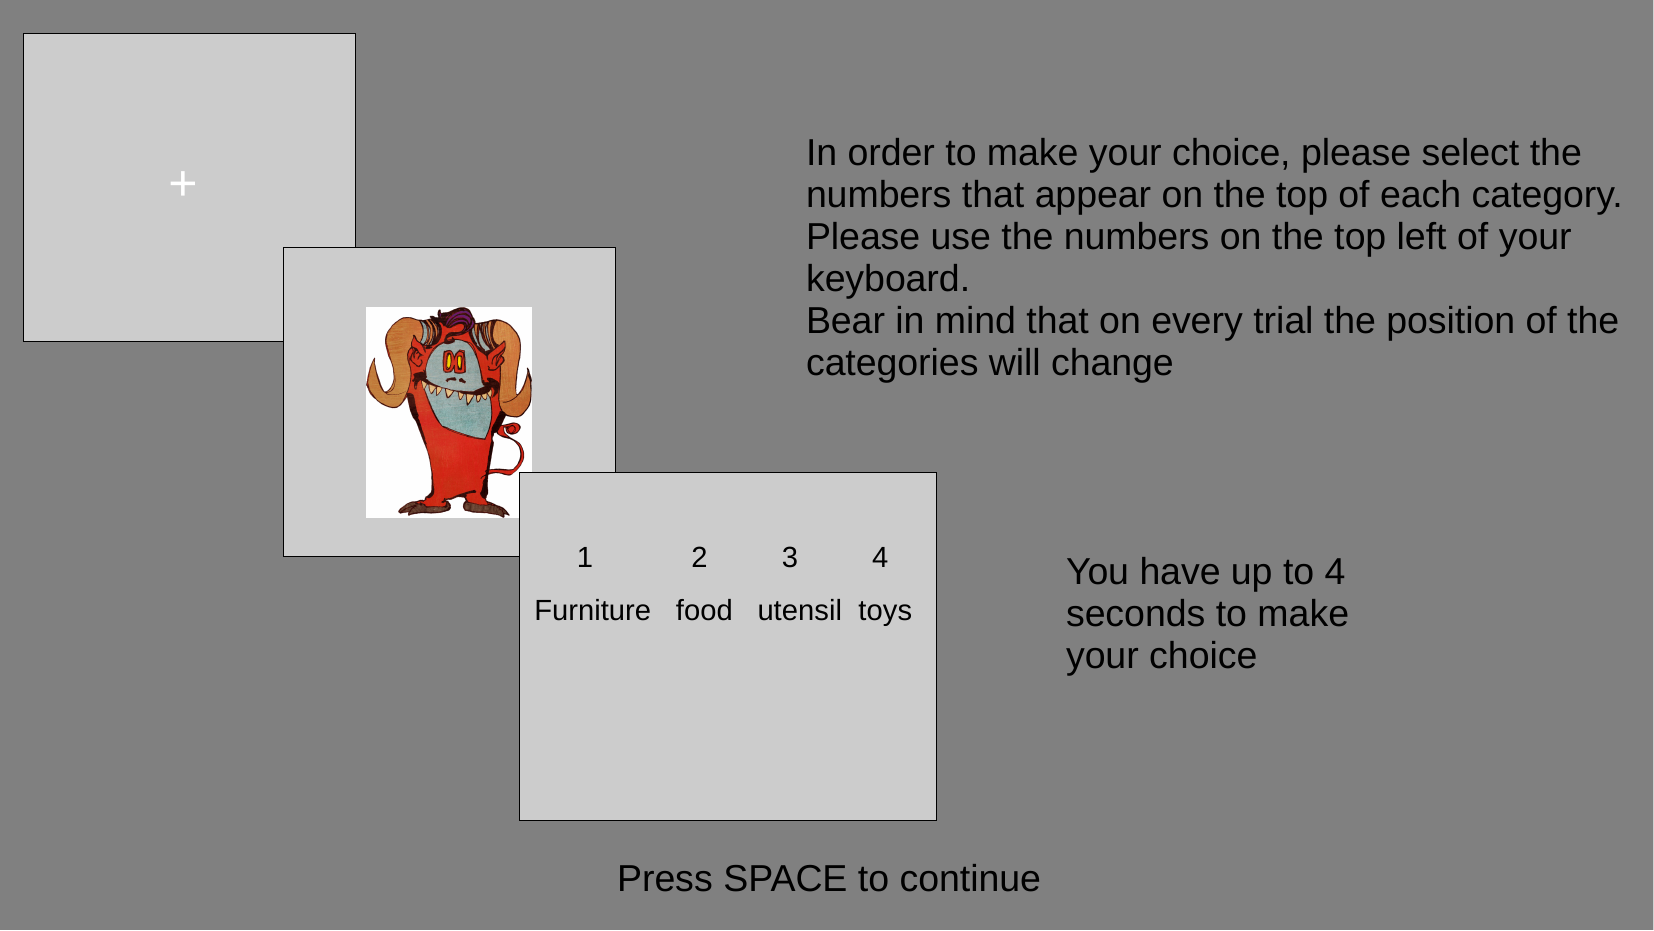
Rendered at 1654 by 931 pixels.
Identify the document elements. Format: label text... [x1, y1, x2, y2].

text_box In order to make your choice, please select the numbers that appear on the top of each category. Please use the numbers on the top left of your keyboard. Bear in mind that on every trial the position of the categories will change [791, 124, 1654, 686]
picture [366, 307, 532, 518]
text_box [519, 627, 937, 821]
text_box Press SPACE to continue [602, 850, 1654, 931]
text_box + [153, 147, 359, 249]
text_box [23, 33, 937, 586]
text_box 1 2 3 4 [520, 533, 937, 627]
text_box You have up to 4 seconds to make your choice [1051, 543, 1371, 685]
text_box Furniture food utensil toys [519, 586, 936, 680]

■ ■ ■ ■ ■ ■ ■

REQUIRED TASK »
Write out the lines of the items again, replacing "Rendered" with "Displayed" and leaving everything else unchanged. Leave the pictures out of your answer.

CORRECT ANSWER »
Displayed at 1654 by 931 pixels.
Identify the document elements. Format: label text... [x1, y1, x2, y2].

text_box In order to make your choice, please select the numbers that appear on the top of each category. Please use the numbers on the top left of your keyboard. Bear in mind that on every trial the position of the categories will change [791, 124, 1654, 686]
picture [366, 307, 532, 518]
text_box [519, 627, 937, 821]
text_box Press SPACE to continue [602, 850, 1654, 931]
text_box + [153, 147, 359, 249]
text_box [23, 33, 937, 586]
text_box 1 2 3 4 [520, 533, 937, 627]
text_box You have up to 4 seconds to make your choice [1051, 543, 1371, 685]
text_box Furniture food utensil toys [519, 586, 936, 680]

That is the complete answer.